Le platine et l’iridium offrent une ressemblance complète dans leur poids atomique. On trouve, suivant M. Berzelius, exactement le même poids de l’un ou de l’autre de ces deux métaux, dans leurs composés correspondants pris à poids égaux.

Comparez le poids atomique du molybdène avec la moitié de celui du tungstène, celui du cérium avec la moitié de celui du tantale, vous ne trouverez encore que des différences dont il serait fort peu surprenant que la cause résidât dans quelque erreur d’expérience.

Le groupe suivant vous offre jusqu’à cinq corps simples dont les poids atomiques entiers, ou doublés, ou dédoublés, ne diffèrent entre eux que de quantités fort petites. Vous voyez même que, parmi eux, on a trouvé pour le zinc exactement moitié autant que pour l’antimoine.

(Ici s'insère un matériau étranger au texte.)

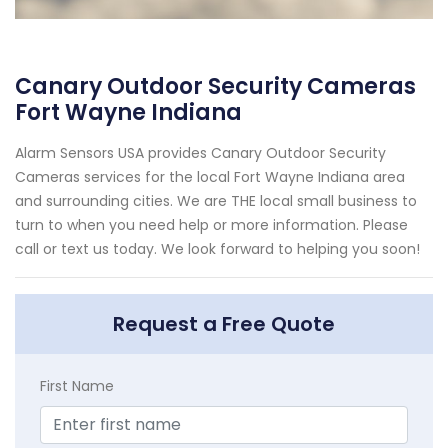
Canary Outdoor Security Cameras
Fort Wayne Indiana
Alarm Sensors USA provides Canary Outdoor Security
Cameras services for the local Fort Wayne Indiana area
and surrounding cities. We are THE local small business to
turn to when you need help or more information. Please
call or text us today. We look forward to helping you soon!
Request a Free Quote
First Name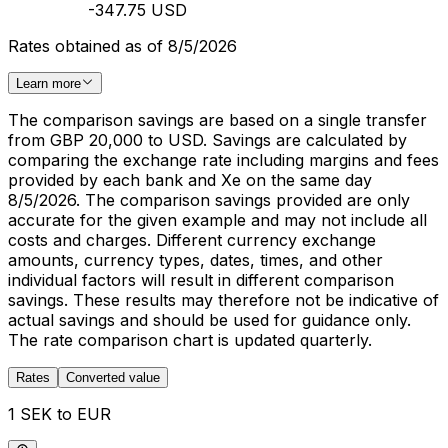
-347.75 USD
Rates obtained as of 8/5/2026
Learn more
The comparison savings are based on a single transfer
from GBP 20,000 to USD. Savings are calculated by
comparing the exchange rate including margins and fees
provided by each bank and Xe on the same day
8/5/2026. The comparison savings provided are only
accurate for the given example and may not include all
costs and charges. Different currency exchange
amounts, currency types, dates, times, and other
individual factors will result in different comparison
savings. These results may therefore not be indicative of
actual savings and should be used for guidance only.
The rate comparison chart is updated quarterly.
Rates
Converted value
1 SEK to EUR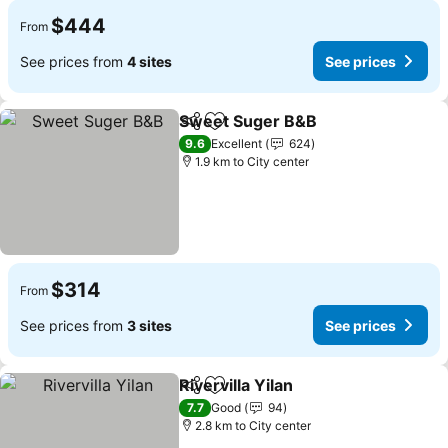
$444
From
See prices from
4 sites
See prices
Sweet Suger B&B
Share
Add to favorites
9.6
Excellent
624
1.9 km to City center
$314
From
See prices from
3 sites
See prices
Rivervilla Yilan
Share
Add to favorites
7.7
Good
94
2.8 km to City center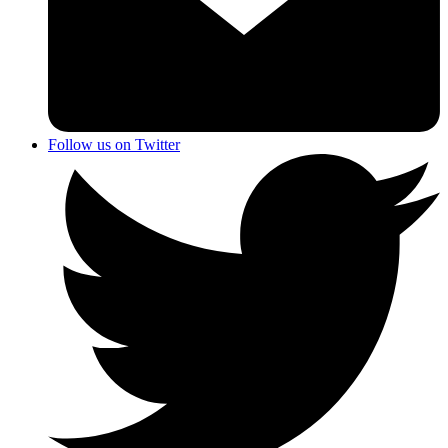
Follow us on Twitter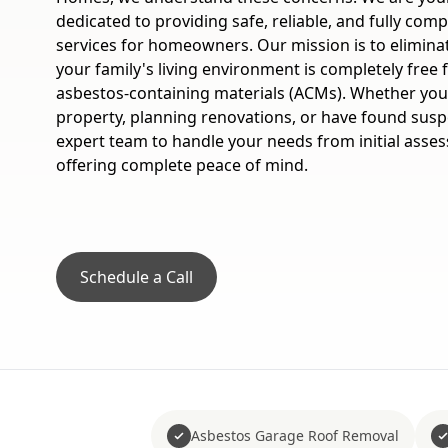
dedicated to providing safe, reliable, and fully com
services for homeowners. Our mission is to elimina
your family's living environment is completely fre
asbestos-containing materials (ACMs). Whether you
property, planning renovations, or have found suspe
expert team to handle your needs from initial asses
offering complete peace of mind.
Schedule a Call
Asbestos Garage Roof Removal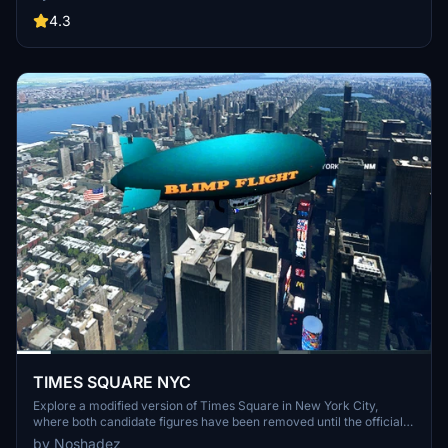
thrilling new expansion.
4.3
TIMES SQUARE NYC
Explore a modified version of Times Square in New York City,
where both candidate figures have been removed until the official
winner is determined.
by Noshadez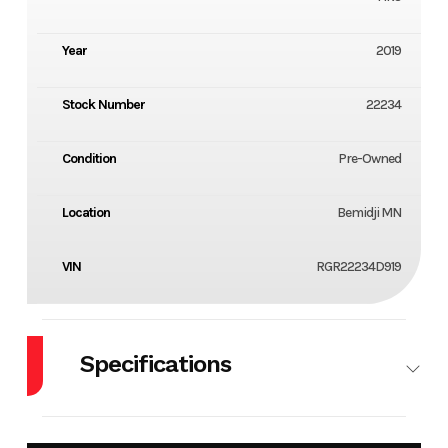
Year
2019
Stock Number
22234
Condition
Pre-Owned
Location
Bemidji MN
VIN
RGR22234D919
Specifications
Engine
350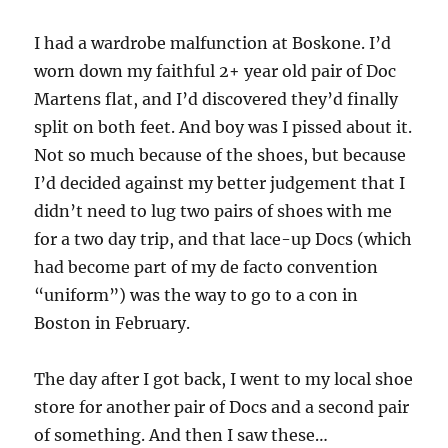
I had a wardrobe malfunction at Boskone. I’d
worn down my faithful 2+ year old pair of Doc
Martens flat, and I’d discovered they’d finally
split on both feet. And boy was I pissed about it.
Not so much because of the shoes, but because
I’d decided against my better judgement that I
didn’t need to lug two pairs of shoes with me
for a two day trip, and that lace-up Docs (which
had become part of my de facto convention
“uniform”) was the way to go to a con in
Boston in February.
The day after I got back, I went to my local shoe
store for another pair of Docs and a second pair
of something. And then I saw these…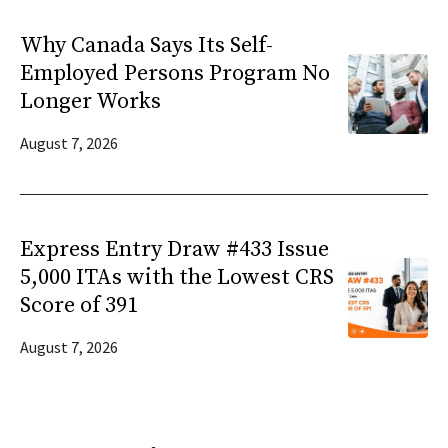
Why Canada Says Its Self-
Employed Persons Program No
Longer Works
August 7, 2026
Express Entry Draw #433 Issue
5,000 ITAs with the Lowest CRS
Score of 391
August 7, 2026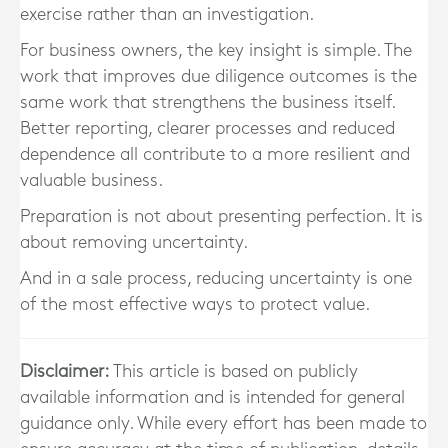
exercise rather than an investigation.
For business owners, the key insight is simple. The
work that improves due diligence outcomes is the
same work that strengthens the business itself.
Better reporting, clearer processes and reduced
dependence all contribute to a more resilient and
valuable business.
Preparation is not about presenting perfection. It is
about removing uncertainty.
And in a sale process, reducing uncertainty is one
of the most effective ways to protect value.
Disclaimer:
This article is based on publicly
available information and is intended for general
guidance only. While every effort has been made to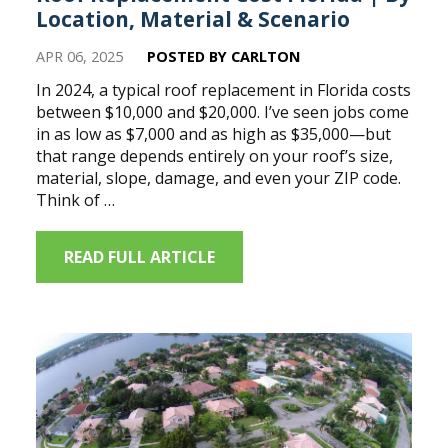
Location, Material & Scenario
APR 06, 2025
POSTED BY CARLTON
In 2024, a typical roof replacement in Florida costs
between $10,000 and $20,000. I’ve seen jobs come
in as low as $7,000 and as high as $35,000—but
that range depends entirely on your roof’s size,
material, slope, damage, and even your ZIP code.
Think of …
READ FULL ARTICLE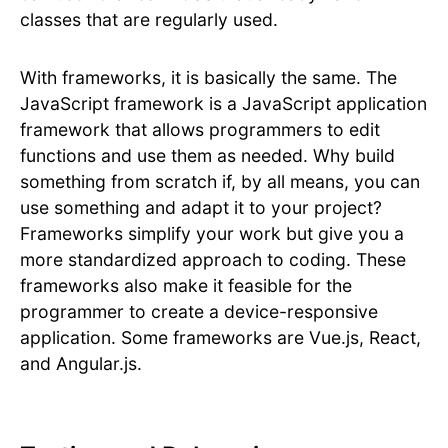
classes that are regularly used.
With frameworks, it is basically the same. The
JavaScript framework is a JavaScript application
framework that allows programmers to edit
functions and use them as needed. Why build
something from scratch if, by all means, you can
use something and adapt it to your project?
Frameworks simplify your work but give you a
more standardized approach to coding. These
frameworks also make it feasible for the
programmer to create a device-responsive
application. Some frameworks are Vue.js, React,
and Angular.js.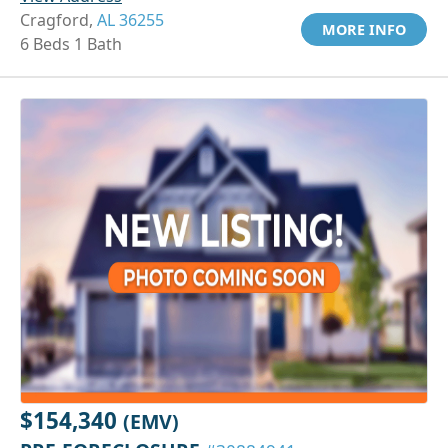
Cragford,
AL 36255
MORE INFO
6 Beds 1 Bath
$154,340
(EMV)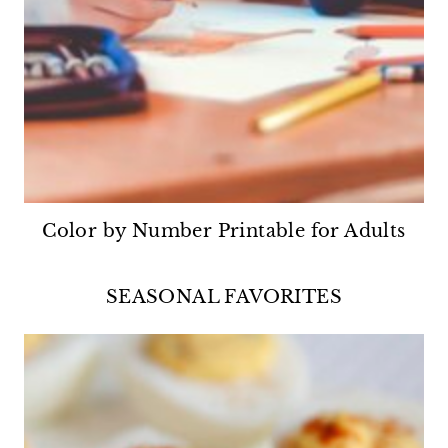
Color by Number Printable for Adults
SEASONAL FAVORITES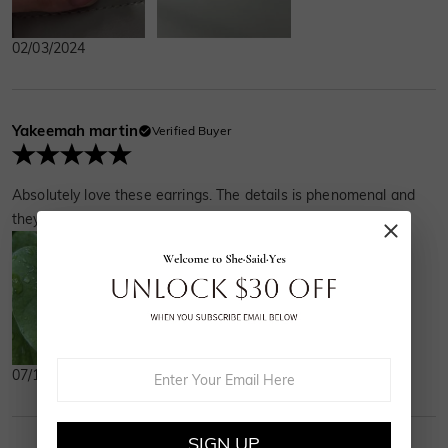
02/03/2024
Yakeemah martin
Verified Buyer
Absolutely love these earrings. The details is phenomenal and
they truly are more beautiful than the pictures.
07/13/2023
SIGN UP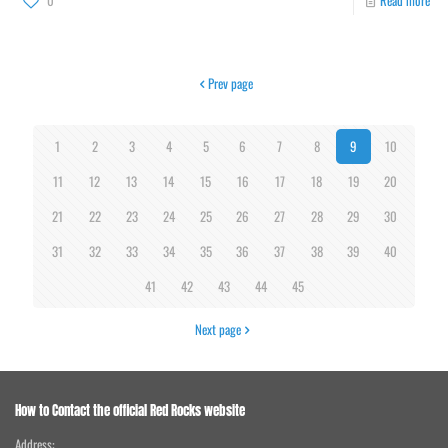
0
Read more
Prev page
1
2
3
4
5
6
7
8
9
10
11
12
13
14
15
16
17
18
19
20
21
22
23
24
25
26
27
28
29
30
31
32
33
34
35
36
37
38
39
40
41
42
43
44
45
Next page
How to Contact the official Red Rocks website
Address: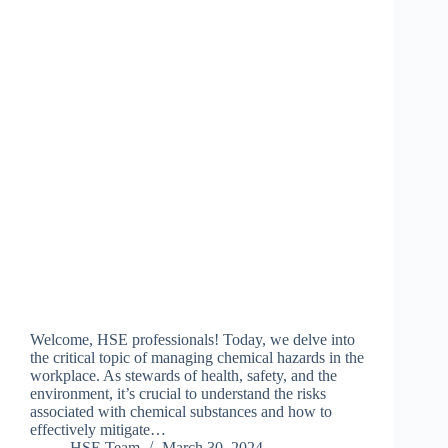
Welcome, HSE professionals! Today, we delve into
the critical topic of managing chemical hazards in the
workplace. As stewards of health, safety, and the
environment, it’s crucial to understand the risks
associated with chemical substances and how to
effectively mitigate…
HSE Team
March 30, 2024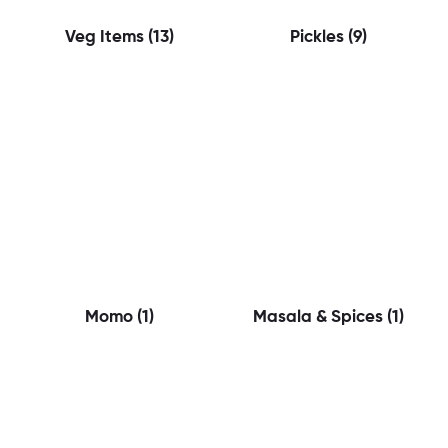
Veg Items
(13)
Pickles
(9)
Momo
(1)
Masala & Spices
(1)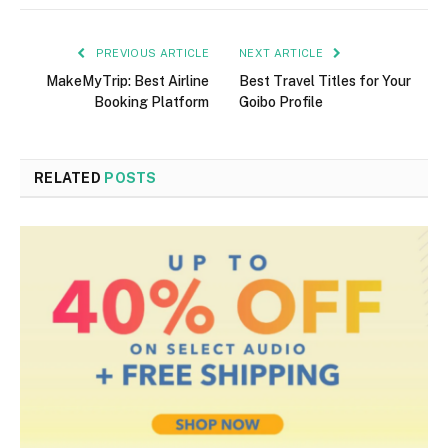
PREVIOUS ARTICLE
NEXT ARTICLE
MakeMyTrip: Best Airline
Best Travel Titles for Your
Booking Platform
Goibo Profile
RELATED
POSTS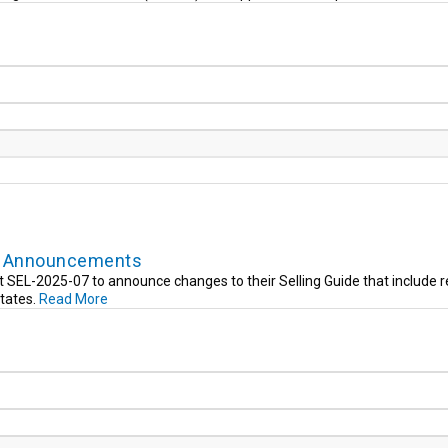
de Announcements
SEL-2025-07 to announce changes to their Selling Guide that include r
states.
Read More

Enfin les différences que l’on remarque entre le poids d’atome du cobalt et celui du nickel, ou la moitié de celui de l’étain, sont encore d’un ordre de petitesse tel, qu’il est fort difficile d’en répondre.

Ces rapprochements me semblent fort piquants, et s’il n’en sort aucune preuve de la possibilité d’opérer des transmutations dans les corps simples, du moins s’opposent-ils à ce qu’on repousse cette idée comme une absurdité qui serait démontrée par l’état actuel de nos connaissances.